Rate limited (429 errors)
Cause: Too many requests to Reddit
Solution: Increase download_delay_seconds or decrease requests_per_minute in config
Incomplete galleries
Cause: Gallery metadata not available from Reddit API
Solution: Verify the post still exists on Reddit
Web interface not starting
Cause: Port already in use or missing dependencies
Solution:
# Check if port is in use
lsof -i :8000
# Reinstall dependencies (editable)
pip install -e ".[dev]"
Project Structure
reddit-media-collector/
├── src/
│ ├── main.py # Collector entry point
│ ├── config.py # Configuration dataclasses + rotating logger
│ ├── database.py # SQLite (WAL) + tags taxonomy + auto-tagger
│ ├── downloader.py # Downloader with retry + dedupe
│ ├── reddit_client.py # Reddit JSON-API client
│ ├── sidecar.py # Immich-compatible JSON sidecars
│ ├── extractors/ # URL extractors per host (reddit, imgur, gfycat)
│ └── web/ # FastAPI app
│ ├── app.py # App, lifespan, PIN-lock middleware
│ ├── auth.py # Optional HTTP Basic auth
│ ├── session.py # HMAC-signed PIN session cookie
│ ├── config_manager.py
│ ├── deps.py
│ ├── rate_limit.py # Per-IP throttle dependency
│ ├── routers/
│ │ ├── config.py # Config CRUD (HTMX-aware fragments)
│ │ ├── favorites.py
│ │ ├── health.py # Public /health JSON
│ │ ├── media.py # Gallery, file serving, cleanups
│ │ ├── scheduler.py # In-app scheduler + collector control
│ │ ├── stats.py
│ │ └── tags.py # Tag taxonomy CRUD + backfill
│ ├── static/
│ │ ├── css/app.css # Extracted from inline (themed via CSS vars)
│ │ └── js/
│ │ ├── api.js # Shared fetch helpers
│ │ └── app.js # All app logic
│ └── templates/
│ ├── index.html # Composition: extends layout + includes
│ ├── unlock.html # PIN entry screen
│ └── partials/ # tab_*.html, _modal_*.html, _item_*.html, _tag.html
├── tests/ # pytest (unit + API contract; 151 tests)
├── downloads/ # Downloaded media (gitignored)
├── config.yaml # Configuration
├── pyproject.toml # Project metadata + tooling config
├── .pre-commit-config.yaml # ruff + mypy hooks
├── .github/workflows/
│ ├── ci.yml # lint, types, test, docker (per PR/push)
│ └── release.yml # GHCR publish on every v* tag
├── Dockerfile
├── docker-compose.yml # Local dev
├── docker-compose.synology.yml # NAS-flavored (image from GHCR)
└── README.md
Contributing
Contributions are welcome!
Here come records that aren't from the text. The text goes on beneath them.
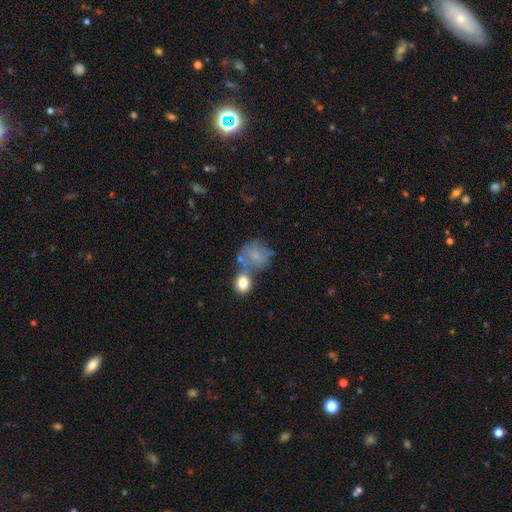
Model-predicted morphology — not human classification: Smooth or featured? Predicted: smooth (p=0.65). How rounded? Predicted: round (p=0.64). Merging? Predicted: merger (p=0.33).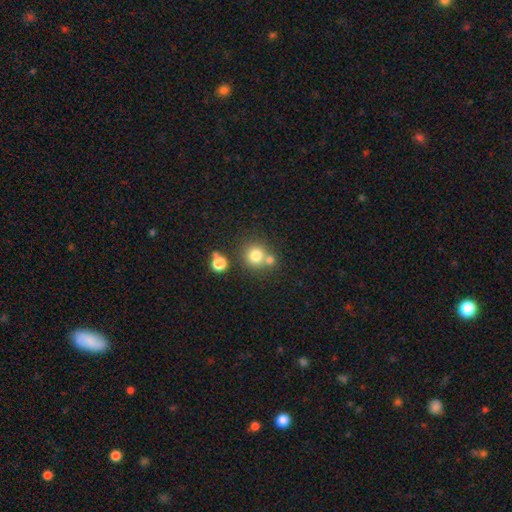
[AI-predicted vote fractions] Q: Smooth or featured?
A: smooth (77%); runner-up: star or artifact (13%)
Q: How rounded?
A: round (90%); runner-up: in between (9%)
Q: Merging?
A: none (59%); runner-up: merger (30%)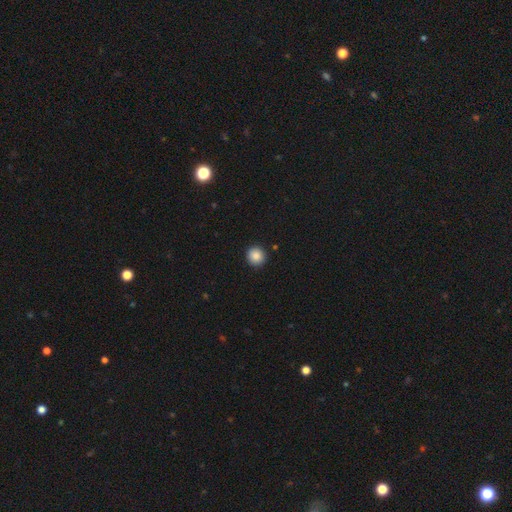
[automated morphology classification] Smooth or featured: smooth — 87% (star or artifact — 9%)
How rounded: round — 93% (in between — 6%)
Merging: none — 92% (minor disturbance — 6%)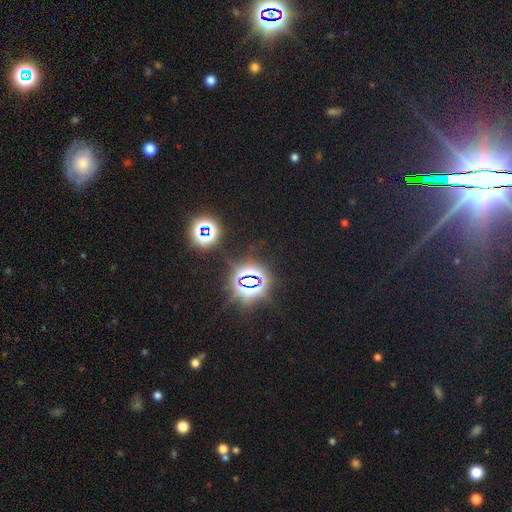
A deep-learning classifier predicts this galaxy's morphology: smooth_or_featured: star or artifact (p=0.76) [alt: smooth p=0.14]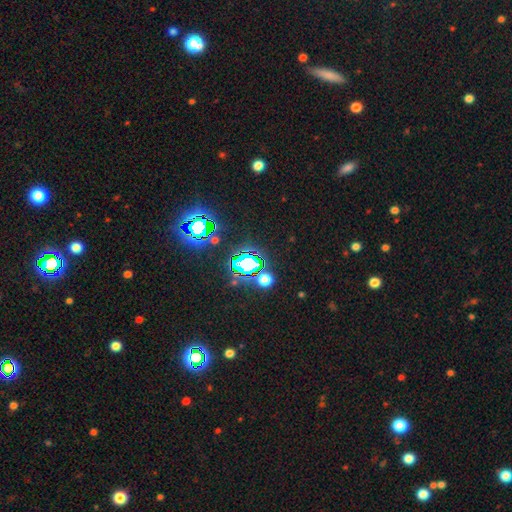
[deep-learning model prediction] Morphology: type=star or artifact (73%).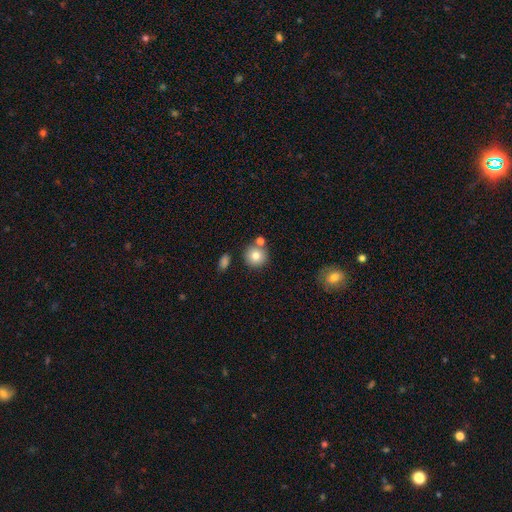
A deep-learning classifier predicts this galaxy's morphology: A smooth galaxy with no disk features (78%) that is round (92%).

Vote fractions:
- Smooth or featured? smooth: 78% / featured or disk: 12% / star or artifact: 10%
- How rounded? round: 92% / in between: 7% / cigar-shaped: 1%
- Merging? none: 72% / merger: 16% / minor disturbance: 9% / major disturbance: 3%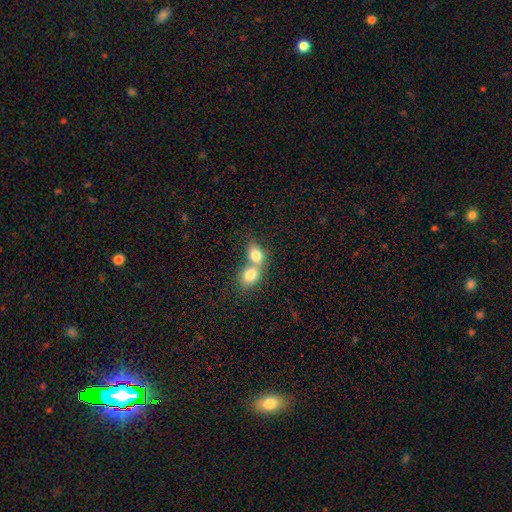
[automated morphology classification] smooth 79%, featured or disk 13%, star or artifact 8%. Down the decision tree: how rounded — in between (56%); merging — merger (72%).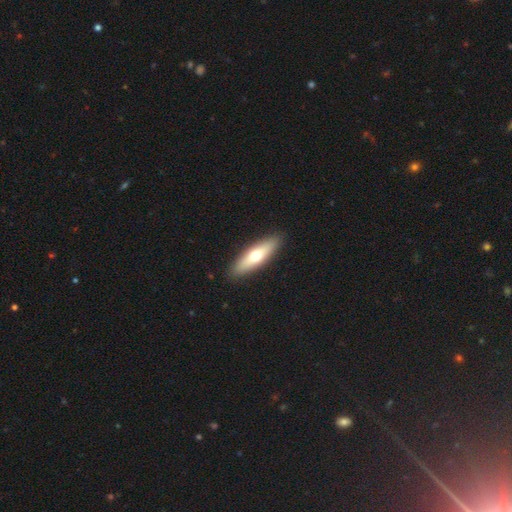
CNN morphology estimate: smooth_or_featured: smooth (p=0.58) [alt: featured or disk p=0.36]
how_rounded: cigar-shaped (p=0.58) [alt: in between p=0.40]
merging: none (p=0.90) [alt: minor disturbance p=0.07]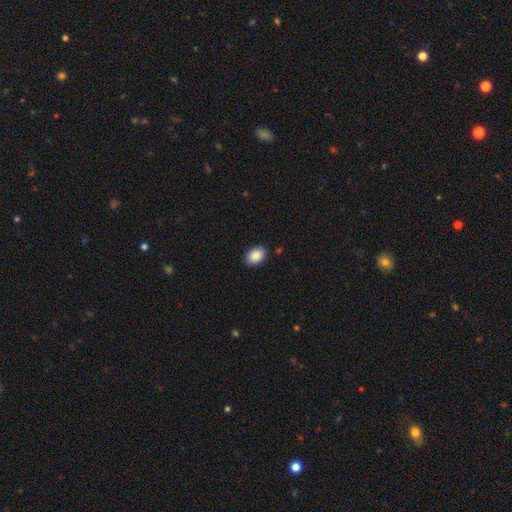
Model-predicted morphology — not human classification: Smooth or featured? Predicted: smooth (p=0.89). How rounded? Predicted: in between (p=0.80). Merging? Predicted: none (p=0.88).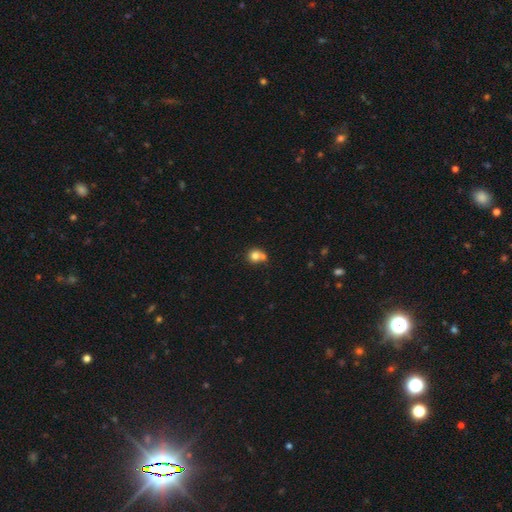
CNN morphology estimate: A smooth galaxy with no disk features (77%) that is round (81%).

Vote fractions:
- Smooth or featured? smooth: 77% / featured or disk: 12% / star or artifact: 10%
- How rounded? round: 81% / in between: 18% / cigar-shaped: 1%
- Merging? merger: 42% / none: 41% / minor disturbance: 12% / major disturbance: 5%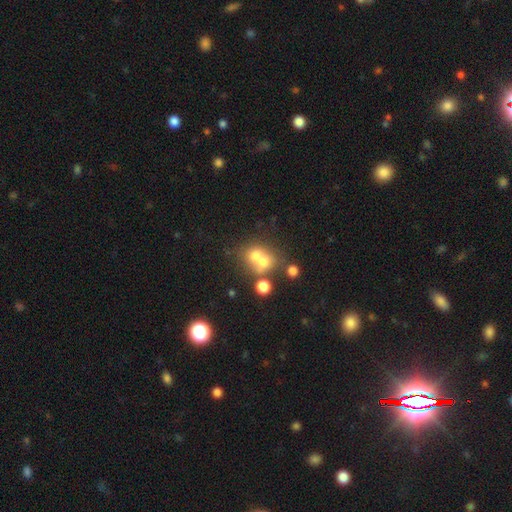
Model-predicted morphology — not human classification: A smooth galaxy with no disk features (64%) that is round (68%). Merging: merger (59%).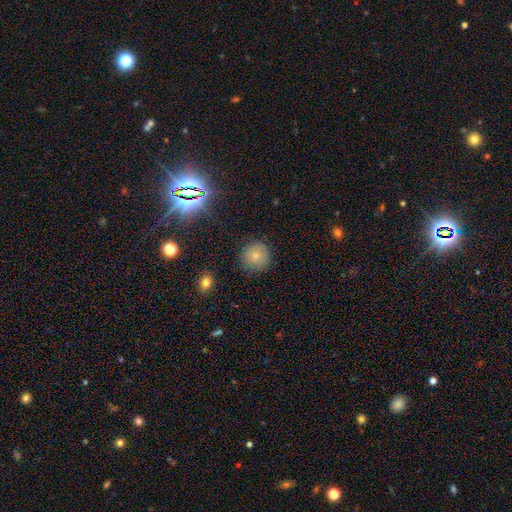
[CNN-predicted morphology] type=smooth (77%); roundness=round (94%); merging=none (86%).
Please feel free to submit a Pull Request.
- Fork the repository
- Create your feature branch (
git checkout -b feature/amazing-feature) - Commit your changes (
git commit -m 'Add amazing feature') - Push to the branch (
git push origin feature/amazing-feature) - Open a Pull Request
License
This project is licensed under the MIT License - see the LICENSE file for details.
Disclaimer
This tool is for personal use only. Please respect Reddit's Terms of Service and the content creators' rights. Do not use this tool to redistribute copyrighted content.